The bottom line is: surface area matters. When you've got this increasing/decreasing surface area, even in the "transfer region" you don't necessarily see linear gradients, because it's not just how much energy is in the box that matters -- it's how many boxes are nearby, that this one is flowing into.
OKAY. Returning to your case, how do we solve the conjunction of (2) and (3) for a circular symmetry? The answer is actually really simple. First we notice that the "local" heat flux at any point $J$ must be dropping like $J = k / r$ because, by (1), it is constant along the circles we're drawing, so the integral of it is simply $2 \pi r J$. If that's constant with respect to radius then we have $J \propto 1/r$.
Now we use (3). The gradient in the radial direction is actually still just d/dr, so we just have to integrate $k/r$ to get: $T(r) ~=~ A ~-~ B~ \operatorname{ln} (k / r) $. Those look like three independent constants but because of log-laws we know that they are not, so we can just set $k = R_0$ or so. Solve for A and B such that $T(R_0) = T_0$ and $T(R_1) = R_1$, if you like.
Finally notice that your intuition is right if the cylinder gets super big and thin, in which case we can write $r = R + \delta r$ and expand to first order, getting a linear temperature gradient.
---------------
DIRECTIVE
In the passage on radial heat flow, what kind of temperature gradient results when the cylinder gets very big and thin?

INFORMATION SHOWN
---------------
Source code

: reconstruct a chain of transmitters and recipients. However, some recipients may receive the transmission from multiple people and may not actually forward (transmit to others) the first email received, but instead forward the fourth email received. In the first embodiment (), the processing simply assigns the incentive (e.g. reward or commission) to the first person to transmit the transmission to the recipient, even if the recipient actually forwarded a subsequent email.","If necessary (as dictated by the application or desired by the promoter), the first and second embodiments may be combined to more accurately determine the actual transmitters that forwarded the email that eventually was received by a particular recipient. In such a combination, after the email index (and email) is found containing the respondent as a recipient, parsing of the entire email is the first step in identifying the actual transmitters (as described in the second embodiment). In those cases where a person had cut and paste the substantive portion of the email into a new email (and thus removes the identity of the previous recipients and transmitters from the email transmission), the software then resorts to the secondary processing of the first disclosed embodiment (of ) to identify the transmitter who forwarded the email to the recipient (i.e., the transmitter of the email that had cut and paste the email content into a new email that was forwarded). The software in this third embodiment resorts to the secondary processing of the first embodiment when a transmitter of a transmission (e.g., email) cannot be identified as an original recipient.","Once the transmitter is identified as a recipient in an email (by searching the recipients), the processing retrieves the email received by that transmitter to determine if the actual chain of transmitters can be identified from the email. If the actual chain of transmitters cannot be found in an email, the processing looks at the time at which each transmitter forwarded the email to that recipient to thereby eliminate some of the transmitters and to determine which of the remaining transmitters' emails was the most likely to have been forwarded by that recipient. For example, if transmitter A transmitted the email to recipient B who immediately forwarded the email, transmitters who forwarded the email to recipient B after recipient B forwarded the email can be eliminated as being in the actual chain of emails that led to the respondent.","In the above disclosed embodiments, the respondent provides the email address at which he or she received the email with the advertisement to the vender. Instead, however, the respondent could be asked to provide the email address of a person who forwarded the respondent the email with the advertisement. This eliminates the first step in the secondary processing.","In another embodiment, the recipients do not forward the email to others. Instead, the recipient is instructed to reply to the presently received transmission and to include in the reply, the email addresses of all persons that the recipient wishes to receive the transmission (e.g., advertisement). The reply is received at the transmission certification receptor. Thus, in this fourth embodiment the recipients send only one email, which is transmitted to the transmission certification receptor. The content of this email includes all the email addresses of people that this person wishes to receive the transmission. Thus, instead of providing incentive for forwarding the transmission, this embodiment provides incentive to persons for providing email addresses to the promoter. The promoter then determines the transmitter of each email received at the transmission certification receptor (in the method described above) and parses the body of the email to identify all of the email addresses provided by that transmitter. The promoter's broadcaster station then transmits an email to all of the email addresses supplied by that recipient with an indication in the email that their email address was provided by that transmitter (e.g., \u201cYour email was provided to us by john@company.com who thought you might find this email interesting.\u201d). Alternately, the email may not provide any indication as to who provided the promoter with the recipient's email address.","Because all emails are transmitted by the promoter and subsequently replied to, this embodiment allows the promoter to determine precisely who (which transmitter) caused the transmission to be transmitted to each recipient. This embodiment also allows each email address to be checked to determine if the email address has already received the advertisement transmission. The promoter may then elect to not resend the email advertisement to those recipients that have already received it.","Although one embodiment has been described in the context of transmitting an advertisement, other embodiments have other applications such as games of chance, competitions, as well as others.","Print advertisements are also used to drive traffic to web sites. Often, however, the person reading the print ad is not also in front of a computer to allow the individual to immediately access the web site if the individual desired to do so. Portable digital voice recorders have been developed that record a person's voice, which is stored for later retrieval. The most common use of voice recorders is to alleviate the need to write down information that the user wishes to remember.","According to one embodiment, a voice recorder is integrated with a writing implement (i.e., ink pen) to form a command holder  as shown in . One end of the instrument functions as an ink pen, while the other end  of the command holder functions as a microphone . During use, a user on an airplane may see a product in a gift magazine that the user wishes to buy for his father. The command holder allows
---------------
COMPLETED EXERCISE
A linear temperature gradient.